EXERCISE DATA Block Start

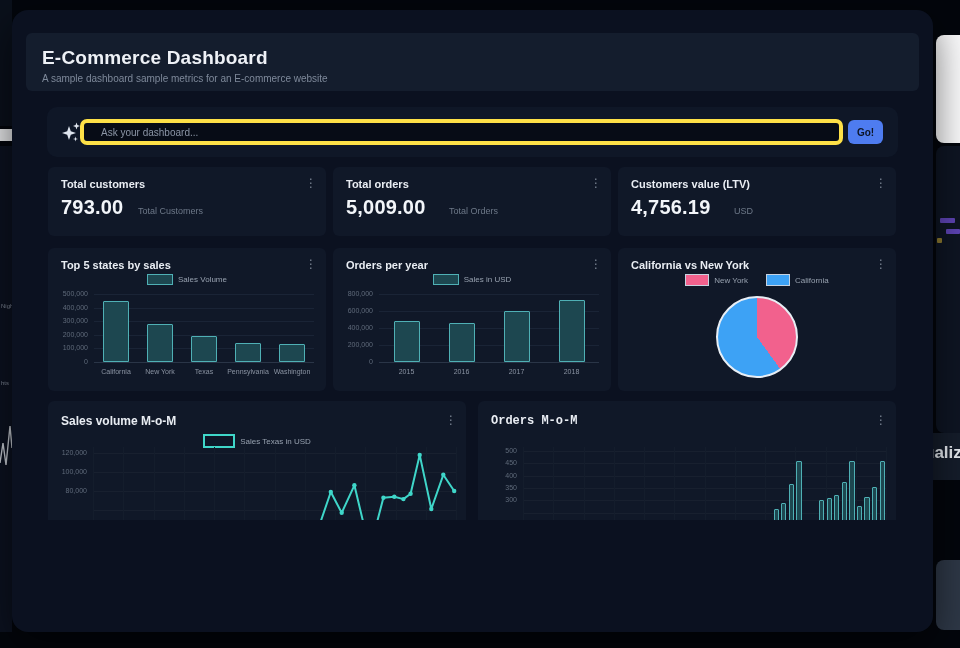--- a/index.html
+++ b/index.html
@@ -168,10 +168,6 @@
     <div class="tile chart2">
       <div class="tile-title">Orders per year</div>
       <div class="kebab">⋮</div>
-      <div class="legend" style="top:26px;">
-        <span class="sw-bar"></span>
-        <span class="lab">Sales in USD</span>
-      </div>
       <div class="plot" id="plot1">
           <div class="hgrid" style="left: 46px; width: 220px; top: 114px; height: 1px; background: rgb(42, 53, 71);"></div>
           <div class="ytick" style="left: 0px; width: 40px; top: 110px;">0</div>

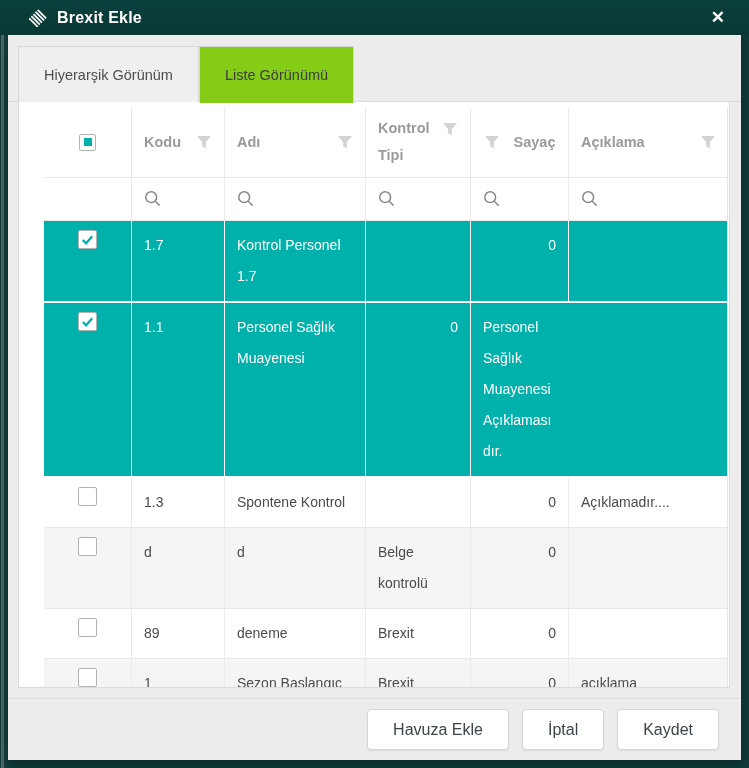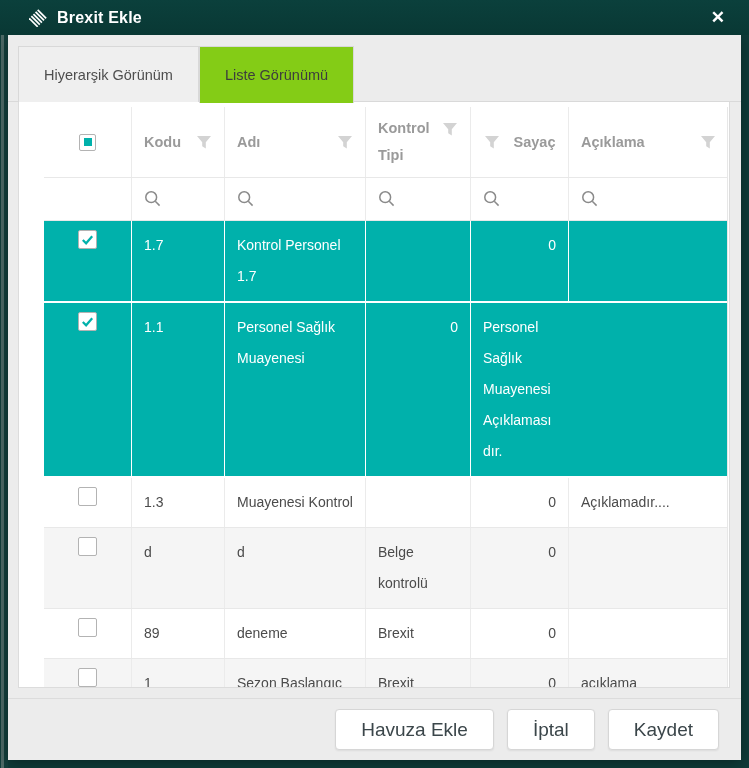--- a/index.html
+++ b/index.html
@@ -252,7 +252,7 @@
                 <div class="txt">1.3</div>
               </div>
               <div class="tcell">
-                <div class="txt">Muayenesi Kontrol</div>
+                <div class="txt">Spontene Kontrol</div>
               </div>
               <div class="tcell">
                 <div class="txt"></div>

EXERCISE DATA Block End

**TASK PROMPT**: What you return must be every entry, word for word, without any pictures.

**THE COMPLETED TASK**:
--- a/index.html
+++ b/index.html
@@ -168,10 +168,6 @@
     <div class="tile chart2">
       <div class="tile-title">Orders per year</div>
       <div class="kebab">⋮</div>
-      <div class="legend" style="top:26px;">
-        <span class="sw-bar"></span>
-        <span class="lab">Sales in USD</span>
-      </div>
       <div class="plot" id="plot1">
           <div class="hgrid" style="left: 46px; width: 220px; top: 114px; height: 1px; background: rgb(42, 53, 71);"></div>
           <div class="ytick" style="left: 0px; width: 40px; top: 110px;">0</div>

--- a/index.html
+++ b/index.html
@@ -252,7 +252,7 @@
                 <div class="txt">1.3</div>
               </div>
               <div class="tcell">
-                <div class="txt">Muayenesi Kontrol</div>
+                <div class="txt">Spontene Kontrol</div>
               </div>
               <div class="tcell">
                 <div class="txt"></div>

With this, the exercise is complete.